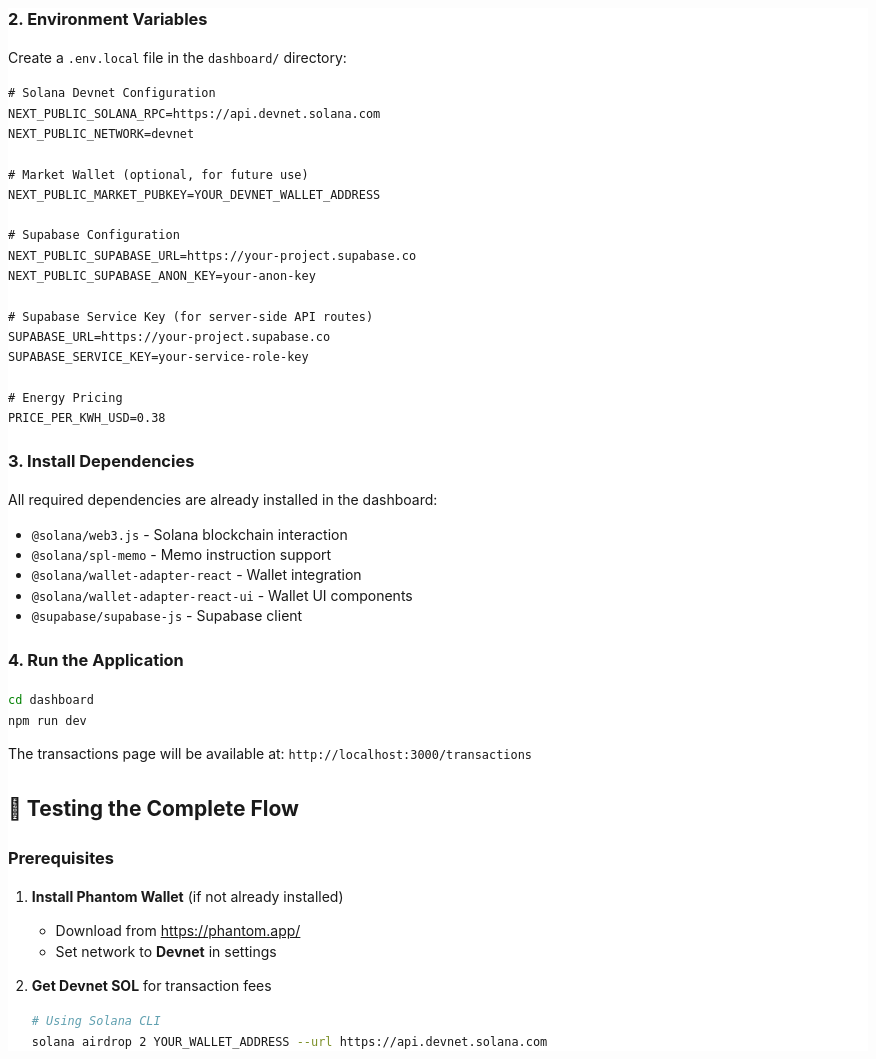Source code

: ### 2. Environment Variables

Create a `.env.local` file in the `dashboard/` directory:

```env
# Solana Devnet Configuration
NEXT_PUBLIC_SOLANA_RPC=https://api.devnet.solana.com
NEXT_PUBLIC_NETWORK=devnet

# Market Wallet (optional, for future use)
NEXT_PUBLIC_MARKET_PUBKEY=YOUR_DEVNET_WALLET_ADDRESS

# Supabase Configuration
NEXT_PUBLIC_SUPABASE_URL=https://your-project.supabase.co
NEXT_PUBLIC_SUPABASE_ANON_KEY=your-anon-key

# Supabase Service Key (for server-side API routes)
SUPABASE_URL=https://your-project.supabase.co
SUPABASE_SERVICE_KEY=your-service-role-key

# Energy Pricing
PRICE_PER_KWH_USD=0.38
```

### 3. Install Dependencies

All required dependencies are already installed in the dashboard:
- `@solana/web3.js` - Solana blockchain interaction
- `@solana/spl-memo` - Memo instruction support
- `@solana/wallet-adapter-react` - Wallet integration
- `@solana/wallet-adapter-react-ui` - Wallet UI components
- `@supabase/supabase-js` - Supabase client

### 4. Run the Application

```bash
cd dashboard
npm run dev
```

The transactions page will be available at: `http://localhost:3000/transactions`

## 🧪 Testing the Complete Flow

### Prerequisites

1. **Install Phantom Wallet** (if not already installed)
   - Download from https://phantom.app/
   - Set network to **Devnet** in settings

2. **Get Devnet SOL** for transaction fees
   ```bash
   # Using Solana CLI
   solana airdrop 2 YOUR_WALLET_ADDRESS --url https://api.devnet.solana.com
   ```
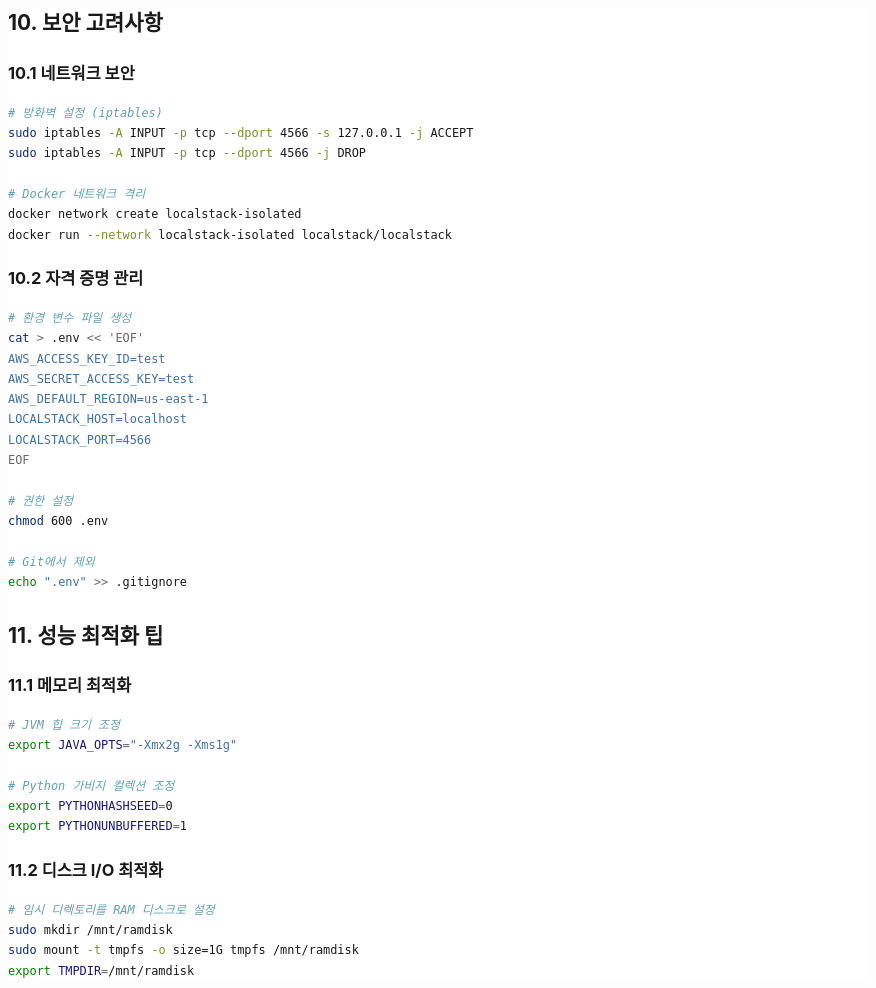 ## 10. 보안 고려사항

### 10.1 네트워크 보안

```bash
# 방화벽 설정 (iptables)
sudo iptables -A INPUT -p tcp --dport 4566 -s 127.0.0.1 -j ACCEPT
sudo iptables -A INPUT -p tcp --dport 4566 -j DROP

# Docker 네트워크 격리
docker network create localstack-isolated
docker run --network localstack-isolated localstack/localstack
```

### 10.2 자격 증명 관리

```bash
# 환경 변수 파일 생성
cat > .env << 'EOF'
AWS_ACCESS_KEY_ID=test
AWS_SECRET_ACCESS_KEY=test
AWS_DEFAULT_REGION=us-east-1
LOCALSTACK_HOST=localhost
LOCALSTACK_PORT=4566
EOF

# 권한 설정
chmod 600 .env

# Git에서 제외
echo ".env" >> .gitignore
```

## 11. 성능 최적화 팁

### 11.1 메모리 최적화

```bash
# JVM 힙 크기 조정
export JAVA_OPTS="-Xmx2g -Xms1g"

# Python 가비지 컬렉션 조정
export PYTHONHASHSEED=0
export PYTHONUNBUFFERED=1
```

### 11.2 디스크 I/O 최적화

```bash
# 임시 디렉토리를 RAM 디스크로 설정
sudo mkdir /mnt/ramdisk
sudo mount -t tmpfs -o size=1G tmpfs /mnt/ramdisk
export TMPDIR=/mnt/ramdisk
```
_ _ _ _ _
Description of the task:
The required answer is each line of the entries containing the string "iptables".

Completed exercise:
# 방화벽 설정 (iptables)
sudo iptables -A INPUT -p tcp --dport 4566 -s 127.0.0.1 -j ACCEPT
sudo iptables -A INPUT -p tcp --dport 4566 -j DROP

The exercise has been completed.